A novel prognostic prediction indicatior in patients with acute pulmonary embolism: Naples prognostic score

Ning Zhu1†, Shanhong Lin2† and Chao Cao1*

Acute pulmonary embolism (APE) is a potentially fatal disease. Early risk stratification is essential to determining appropriate treatment. We aimed to investigate the predictive value of the Naples Prognostic Score (NPS) for 30- day all-cause mortality in patients with APE. In this retrospective analysis, 325 hospitalized patients with APE were divided into Groups 0 (n = 131), 1 (n = 153), and 2 (n = 41) according to the NPS. The primary outcome event was all-cause mortality during 30 days of follow-up from the day of admission. The correlation between NPS, clinical features, and outcomes in each group was evaluated. The patients were divided into two groups, survivor (n = 294) and nonsurvivor (n = 31), according to their prognosis. The results of the comparison between the three NPS groups revealed that patients with older age, faster heart rate, lower systolic blood pressure, low albumin and total cholesterol levels, high neutrophil to lymphocyte ratio (NLR), low lymphocyte-to-monocyte ratio (LMR), right heart dilatation, heart failure, malignancy, and lower extremity venous thrombosis had significantly higher 30-day allcause mortality (P < 0.05). Area under the receiver operating characteristic curve (AUC) for NPS to predict all-cause death within 30 days in patients with APE was 0.780 (95% confidence interval [CI] = 0.678–0.855), with sensitivity being 80.6% (95% CI = 0.667–0.946) and specificity being 72.1% (95% CI = 0.670–0.772).
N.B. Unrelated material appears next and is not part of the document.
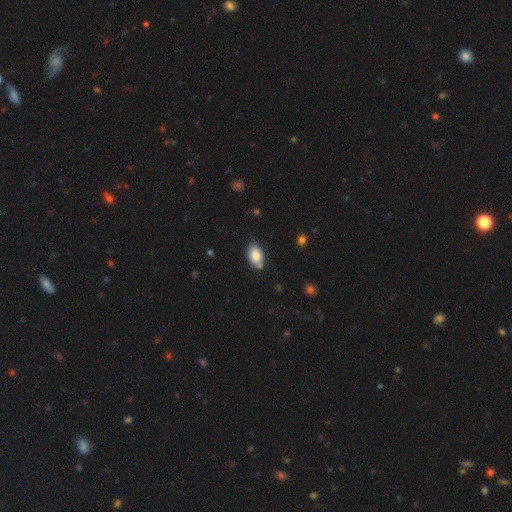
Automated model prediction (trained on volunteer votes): A smooth galaxy with no disk features (85%) that is in between round and cigar-shaped (91%).

Vote fractions:
- Smooth or featured? smooth: 85% / star or artifact: 8% / featured or disk: 7%
- How rounded? in between: 91% / round: 7% / cigar-shaped: 2%
- Merging? none: 72% / minor disturbance: 18% / merger: 6% / major disturbance: 4%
Kaplan-Meier (KM) curves showed that Group 2 APE patients had the highest risk of all-cause mortality compared with the other two groups (log-rank test, P = 0.0004). Forest plot visualization using the Cox proportional hazard model showed a significant increase in the risk of 30-day all-cause mortality by 239% (hazard ratio [HR] = 3.385 [1.115–10.273], P = 0.031) and 338% (HR = 4.377 [1.228–15.598], P = 0.023), and the trend test showed a statistical difference (P = 0.042). The study concluded that NPS is a novel, reliable, and multidimensional prognostic scoring system with good prediction of 30-day all-cause mortality in patients with APE.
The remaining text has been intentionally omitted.